Why we built the QR code entry for Feedr, and why it matters

Six months before launch, a church pastor sent us a message. He'd tried three audience engagement platforms for his Sunday service. All three required attendees to download something, create an account, or fiddle with a code. Half his congregation never made it past the first step. That conversation shaped everything about how Feedr works.

The friction problem nobody talks about

Here's the thing about asking 200 people to do something extra: most won't. Even if it takes 30 seconds. We learned this the hard way when we were researching the market. We sat in on five different events. At one conference breakout session with 180 people, the speaker asked the room to text a number for live polls. Exactly 23 people did. At a university lecture, the professor shared a URL for comments. Maybe 40 students out of 300 opened it.

The friction isn't just inconvenience. It's cognitive load. People are already focused on the content. Asking them to switch context, download an app, create a password, confirm an email, then come back and participate is asking too much. We wanted Feedr to be the opposite of that experience.

So we built around the QR code. Not because QR codes are trendy. But because they're frictionless. Your phone has a camera. Your camera reads QR. Your browser opens. You're in. No account, no app, no second step. Just participation.

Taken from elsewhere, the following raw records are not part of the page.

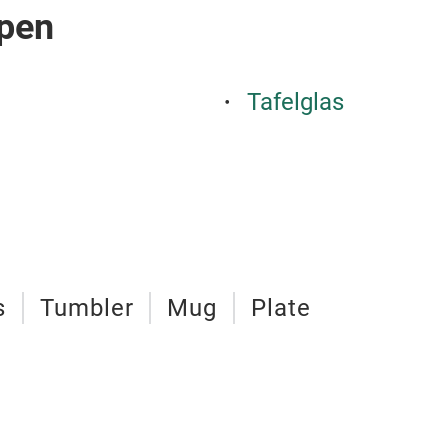
pen
Tafelglas
s
Tumbler
Mug
Plate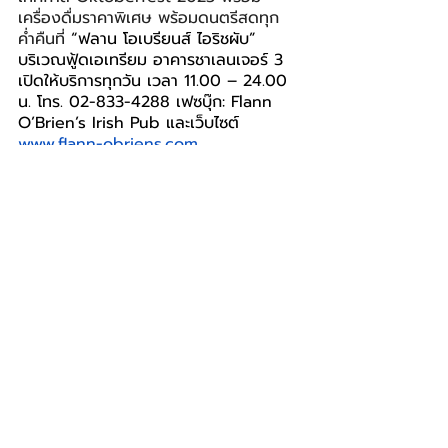
เครื่องดื่มราคาพิเศษ พร้อมดนตรีสดทุก
ค่ำคืนที่
 “ฟลาน โอเบรียนส์ ไอริชผับ” 
บริเวณฟู้ดเอเทรียม อาคารชาเลนเจอร์ 3 
เปิดให้บริการทุกวัน เวลา 11.00 – 24.00 
น. โทร. 02-833-4288 เฟซบุ๊ก: Flann 
O’Brien’s Irish Pub และเว็บไซต์ 
www.flann-obriens.com
อิมแพ็ค เมืองทองธานี
IMPACT
FLANN O'BRIEN'S IRISH PUB
ฟลาน โอเบรียนส์ ไอริชผับ
LIFESTYLE
โพสต์ล่าสุด
ดูทั้งหมด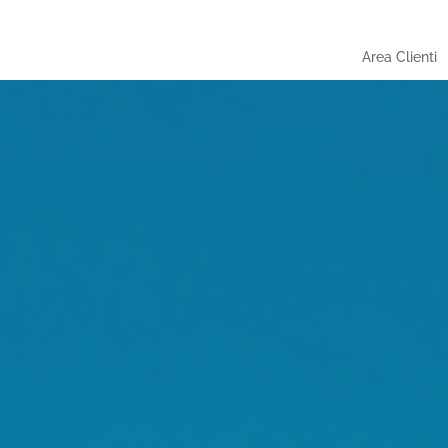
Area Clienti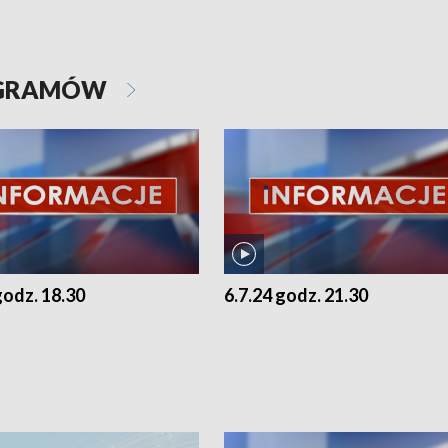
OGRAMÓW
godz. 18.30
6.7.24 godz. 21.30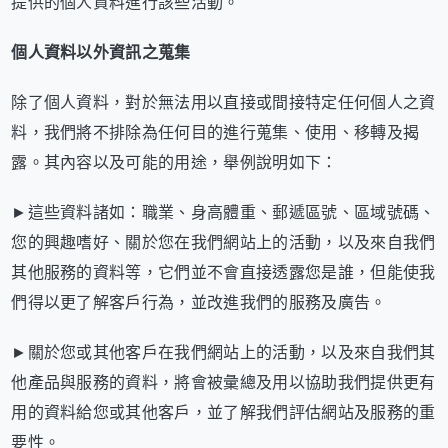
提供的個人資料進行該些活動。
個人資料以外資訊之蒐集
除了個人資料，對於無法用以直接或間接特定任何個人之資
料，我們將不排除為任何目的進行蒐集、使用、移轉及揭
露。其內容以及可能的用途，舉例說明如下：
►這些資料諸如：職業、身高體重、郵遞區號、區域號碼、
您的興趣嗜好、關於您在我們網站上的活動，以及來自我們
其他服務的資料等，它們並不會直接透露您是誰，但能使我
們得以更了解客戶行為，並改進我們的服務及廣告。
►關於您或其他客戶在我們網站上的活動，以及來自我們其
他產品與服務的資料，將會被彙總及用以協助我們提供更有
用的資料給您或其他客戶，並了解我們評估網站及服務的重
要性。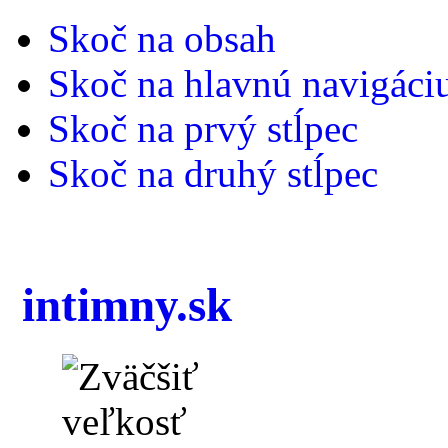
Skoč na obsah
Skoč na hlavnú navigáci
Skoč na prvý stĺpec
Skoč na druhý stĺpec
intimny.sk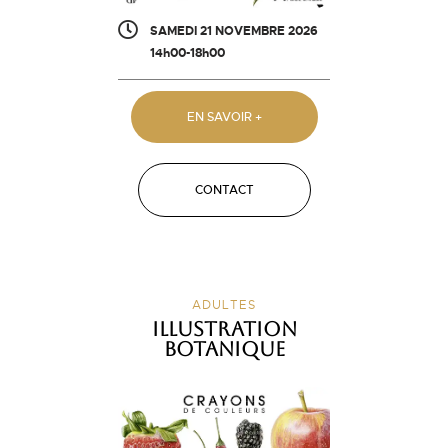
SAMEDI 21 NOVEMBRE 2026
14h00-18h00
EN SAVOIR +
CONTACT
ADULTES
Illustration
botanique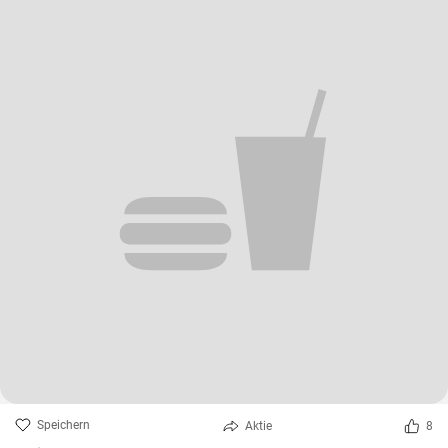
Speichern
Aktie
8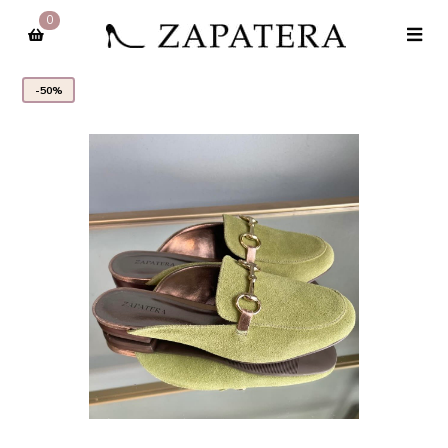
0
-50%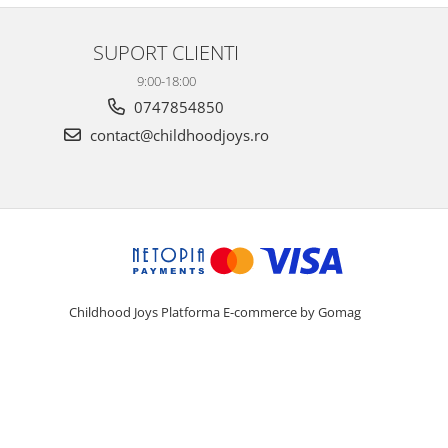
SUPORT CLIENTI
9:00-18:00
0747854850
contact@childhoodjoys.ro
Childhood Joys
Platforma E-commerce by Gomag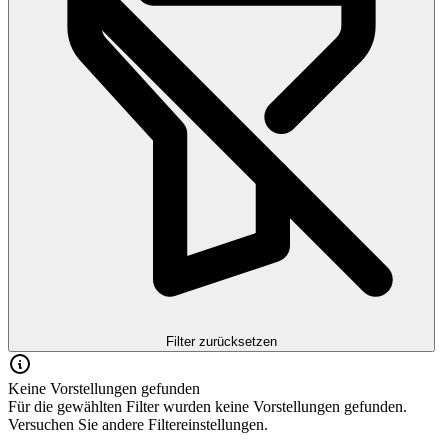
Filter zurücksetzen
Keine Vorstellungen gefunden
Für die gewählten Filter wurden keine Vorstellungen gefunden.
Versuchen Sie andere Filtereinstellungen.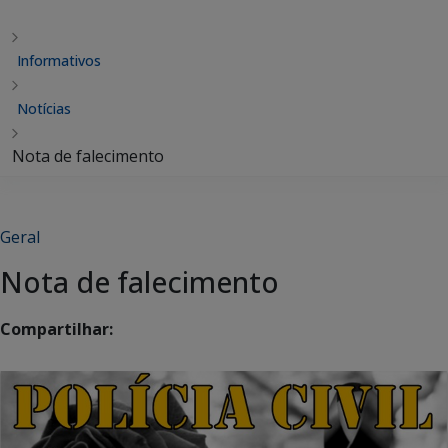
Informativos
Notícias
Nota de falecimento
Geral
Nota de falecimento
Compartilhar: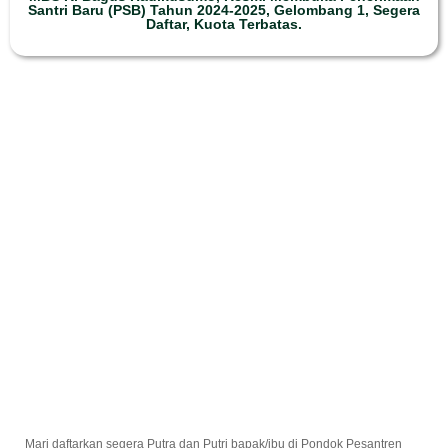
Santri Baru (PSB) Tahun 2024-2025, Gelombang 1, Segera
Daftar, Kuota Terbatas.
Mari daftarkan segera Putra dan Putri bapak/ibu di Pondok Pesantren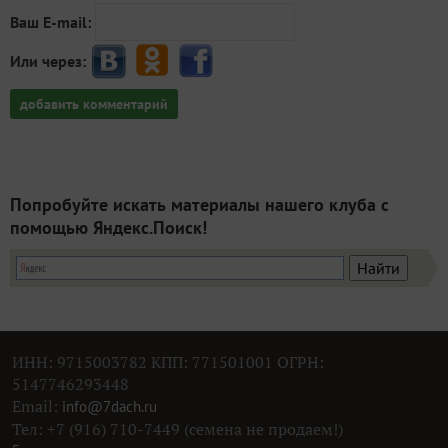
Ваш E-mail:
Или через:
добавить комментарий
Попробуйте искать материалы нашего клуба с
помощью Яндекс.Поиск!
ИНН: 9715003782 КПП: 771501001 ОГРН:
5147746293448
Email:
info@7dach.ru
Тел: +7 (916) 710-7449 (семена не продаем!)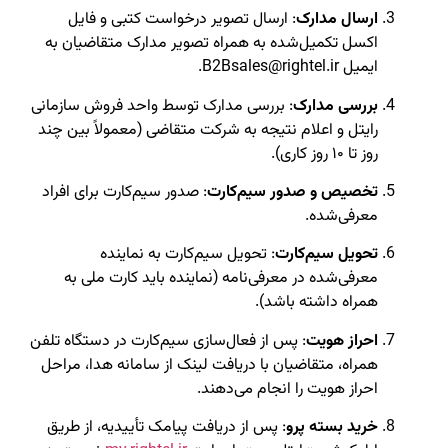
ارسال مدارک
: ارسال تصویر درخواست کتبی و فایل
اکسل تکمیل‌شده به همراه تصویر مدارک متقاضیان به
ایمیل B2Bsales@rightel.ir.
بررسی مدارک
: بررسی مدارک توسط واحد فروش سازمانی
رایتل و اعلام نتیجه به شرکت متقاضی (معمولاً بین چند
روز تا ۱۰ روز کاری).
تخصیص و صدور سیم‌کارت
: صدور سیم‌کارت برای افراد
معرفی‌شده.
تحویل سیم‌کارت
: تحویل سیم‌کارت به نماینده
معرفی‌شده در معرفی‌نامه (نماینده باید کارت ملی به
همراه داشته باشد).
احراز هویت
: پس از فعال‌سازی سیم‌کارت در دستگاه تلفن
همراه، متقاضیان با دریافت لینک از سامانه هدا، مراحل
احراز هویت را انجام می‌دهند.
خرید بسته پرو
: پس از دریافت پیامک تأییدیه، از طریق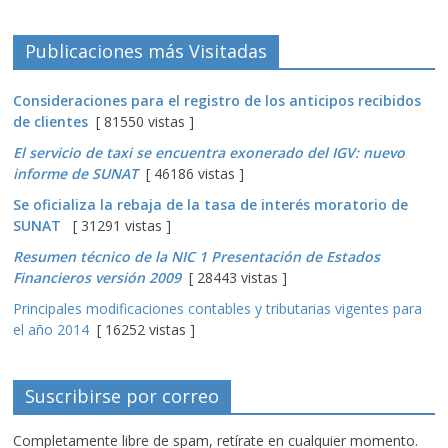
Publicaciones más Visitadas
Consideraciones para el registro de los anticipos recibidos
de clientes
[ 81550 vistas ]
El servicio de taxi se encuentra exonerado del IGV: nuevo
informe de SUNAT
[ 46186 vistas ]
Se oficializa la rebaja de la tasa de interés moratorio de
SUNAT
[ 31291 vistas ]
Resumen técnico de la NIC 1 Presentación de Estados
Financieros versión 2009
[ 28443 vistas ]
Principales modificaciones contables y tributarias vigentes para
el año 2014
[ 16252 vistas ]
Suscribirse por correo
Completamente libre de spam, retírate en cualquier momento.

What actually happens when someone scans

When an audience member points their phone at the QR code the host displays, they're sent straight to a live comment room in their browser. Not an app. Just the web. They see the live feed of comments from everyone else in the room, they can type and post, they can upvote comments they agree with, and on Creator tier and above, they'll see emoji reactions. That's it. Within two seconds of scanning, they're part of the conversation.

The host, meanwhile, is managing the session from their phone or tablet, running the app on iOS or Android. They're seeing every comment come in, they can pin the ones that matter, moderate if they need to (on paid tiers), and watch engagement happen in real-time. The audience member has zero awareness of which tier the host is using. They just experience a clean, simple comment stream.

The QR code itself is unique to that session. Host starts a new session, gets a new code. We've intentionally kept it that way because it prevents confusion and accidentally merging two separate events into one room.

Why no accounts changed what we could offer

Removing the account requirement wasn't just nice-to-have. It shaped our entire product philosophy. Because we're not storing attendee profiles, we're not collecting email addresses for follow-up marketing. The host gets a basic session report on the free tier showing comment counts and top upvoted items. That's useful for a speaker who wants to know what resonated. On the Pro tier, there's a full analytics dashboard. But it's about the content and engagement patterns, not individual user data.

This also means we move fast. We launched the free tier with 3 sessions per month and a 100-person audience cap. No artificial waiting lists, no email verification bottlenecks. A speaker can test it today. If they like it and need more room, they upgrade to Creator for unlimited sessions and 500 audience members. If they're running a massive event, Pro handles unlimited audience with the analytics dashboard included.

The tradeoff is that hosts are device-based. Your identity on Feedr is tied to the phone or tablet you're using to run sessions, not to an account. It sounds like a limitation until you realise how much simpler that is. No password recovery. No account migration headaches. No 'verify your email' emails cluttering inboxes.

A moment from launch week

During our beta, a podcaster ran a live recording with about 80 listeners. She scanned the QR code on screen, the audience joined in seconds, and comments started flowing. One listener asked a question she'd been wondering about for months. She answered it live. That answer, plus the audience's follow-up comments, became the most engaging 12 minutes of the episode.

After the recording, she messaged us. 'If I'd forced them to download something, I'd have lost half the room before we got started.' She was right. That's the QR code's real job. It's not trendy. It's not a gimmick. It's the thing that keeps people in the room when they could easily leave.

What it isn't (and why that matters)

Feedr isn't a video conferencing tool. The audience can't see or hear each other. They're not joining a Zoom call. They're posting comments and upvoting in a shared space, and the host is reading and responding in real-time. It's asynchronous in the best way. A listener can take their time composing a thought. Others can upvote good questions before the host answers. The conversation feels different because it is.

We're also not building polls or word clouds or any of the fancy visual effects some platforms offer. There's a reason. We're trying to stay out of the way. The host needs to focus on their content. The audience needs to focus on participating. Anything that distracts from that conversation is noise.

The QR code works because it respects both the host's attention and the audience's time. It's the smallest possible friction between curiosity and participation. Does your event rely on people doing extra steps to engage, or are you making it so easy that most people actually try it?